Hasan Tiro mengkaji lima editorial The New York Times
sepanjang April-Juli 1873, fase pertama perang Aceh melawan Belanda. Dia
menggali kembali patriotisme Aceh. Harian kondang itu mengakui kapasitas
kesultanan Aceh saat berperang melawan Belanda. Perang menentukan ini, kata
Hasan Tiro, hanya mungkin dikobarkan karena semua pahlawan Aceh tahu ”bagaimana
mati” sebagaimana manusia terhormat.
Ada dua dokumen penting yang dia dapat di Markas PBB yang
membulatkan tekadnya untuk memisahkan Aceh dari Indonesia. Dokumen itu berupa
Resolusi PBB tentang Hak untuk Menentukan Nasib Sendiri (Right to Self
Determination). Dokumen lainnya, berupa resolusi bahwa negara kolonial
tidak boleh menyerahkan anak jajahannya kepada negara lain.

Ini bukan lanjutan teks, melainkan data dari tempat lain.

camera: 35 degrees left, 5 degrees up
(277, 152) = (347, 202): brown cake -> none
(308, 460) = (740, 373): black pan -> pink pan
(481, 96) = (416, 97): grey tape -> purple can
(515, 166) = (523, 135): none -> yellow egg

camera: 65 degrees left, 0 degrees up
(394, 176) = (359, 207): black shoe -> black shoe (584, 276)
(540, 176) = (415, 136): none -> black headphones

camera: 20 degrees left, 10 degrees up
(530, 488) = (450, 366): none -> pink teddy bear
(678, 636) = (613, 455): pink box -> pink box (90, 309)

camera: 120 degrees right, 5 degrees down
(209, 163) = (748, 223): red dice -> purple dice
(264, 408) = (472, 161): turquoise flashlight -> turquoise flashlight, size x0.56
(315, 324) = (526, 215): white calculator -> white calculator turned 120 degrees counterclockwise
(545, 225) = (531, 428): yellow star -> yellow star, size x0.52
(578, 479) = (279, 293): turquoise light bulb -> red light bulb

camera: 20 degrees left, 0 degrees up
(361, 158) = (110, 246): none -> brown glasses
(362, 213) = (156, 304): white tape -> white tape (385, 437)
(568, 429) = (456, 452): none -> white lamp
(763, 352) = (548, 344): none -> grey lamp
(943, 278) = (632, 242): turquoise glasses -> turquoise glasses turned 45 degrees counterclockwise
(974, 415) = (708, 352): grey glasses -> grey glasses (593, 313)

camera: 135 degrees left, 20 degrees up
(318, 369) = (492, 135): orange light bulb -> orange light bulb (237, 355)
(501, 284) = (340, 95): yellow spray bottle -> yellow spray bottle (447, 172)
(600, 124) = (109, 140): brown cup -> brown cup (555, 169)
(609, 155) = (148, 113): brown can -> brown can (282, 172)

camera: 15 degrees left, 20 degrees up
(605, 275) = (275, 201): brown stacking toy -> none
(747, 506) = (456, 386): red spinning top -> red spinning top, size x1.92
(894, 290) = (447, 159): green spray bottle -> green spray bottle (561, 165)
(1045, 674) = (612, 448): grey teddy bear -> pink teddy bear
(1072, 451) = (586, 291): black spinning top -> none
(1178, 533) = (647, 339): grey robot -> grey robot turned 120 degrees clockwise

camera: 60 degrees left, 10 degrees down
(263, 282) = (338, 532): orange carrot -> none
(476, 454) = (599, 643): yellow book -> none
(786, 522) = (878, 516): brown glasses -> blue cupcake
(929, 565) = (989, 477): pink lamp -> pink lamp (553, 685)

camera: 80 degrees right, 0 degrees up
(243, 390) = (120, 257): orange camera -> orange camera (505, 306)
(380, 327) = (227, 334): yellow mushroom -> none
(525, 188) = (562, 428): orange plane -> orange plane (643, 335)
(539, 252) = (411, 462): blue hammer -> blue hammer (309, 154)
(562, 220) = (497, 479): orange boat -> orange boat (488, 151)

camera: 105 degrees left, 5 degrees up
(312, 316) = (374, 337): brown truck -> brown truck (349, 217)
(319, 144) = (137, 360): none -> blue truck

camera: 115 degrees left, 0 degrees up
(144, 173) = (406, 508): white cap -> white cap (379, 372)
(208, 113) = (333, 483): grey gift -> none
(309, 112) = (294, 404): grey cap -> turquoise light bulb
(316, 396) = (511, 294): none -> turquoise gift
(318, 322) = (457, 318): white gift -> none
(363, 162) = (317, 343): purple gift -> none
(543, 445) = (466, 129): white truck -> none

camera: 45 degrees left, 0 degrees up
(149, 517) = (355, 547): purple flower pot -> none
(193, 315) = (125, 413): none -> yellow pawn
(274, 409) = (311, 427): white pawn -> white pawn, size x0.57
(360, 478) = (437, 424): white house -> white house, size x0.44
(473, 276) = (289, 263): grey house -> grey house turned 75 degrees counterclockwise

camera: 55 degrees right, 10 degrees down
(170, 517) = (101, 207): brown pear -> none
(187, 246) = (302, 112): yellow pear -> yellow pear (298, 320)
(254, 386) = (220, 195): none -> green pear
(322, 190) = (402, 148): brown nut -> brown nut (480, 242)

Ia menilai, Perang Belanda terhadap Aceh tidak menyebabkan
Aceh takluk dan dikuasai sepenuhnya oleh Belanda. Selain itu, Belanda tak
berdasar menyerahkan Aceh–melalui Konferensi Meja Bundar 1949–kepada Indonesia
(Jawa), mengingat Belanda tak berkuasa penuh atas Aceh, malah lari meninggalkan
Aceh, setelah tentara Jepang diundang ulama masuk Aceh
Ditambah alasan-alasan sejarah,
etnosentris, dan penguasaan ekonomi oleh Jakarta atas Aceh, membuat Hasan Tiro
punya banyak alasan menyambung perjuangan kakek buyutnya, Tgk Chik Di Tiro,
untuk mempertahankan kedaulatan Aceh. Ia mengimajinasikan sebuah
negara/kerajaan sambungan (succesor state). Untuk itu, Aceh harus
mandiri dari Indonesia.(lihat: http://news-deva.blogspot.co.id/)
Itulah cerita singkat tentang
perjuangan Hasan Muhammad Ditiro yang berakhir dengan perdamaian antara
organisasi (GAM) yang didirikannya dengan Pemerintah Indonesia, tepat pada Kamis,
3 Juni 2010 sekitar pukul 12.12 Wib, tokoh kharismatik Aceh Tengku Muhammad Di
Tiro berpulang ke pangkuan illahi di RS Zainal Abidin.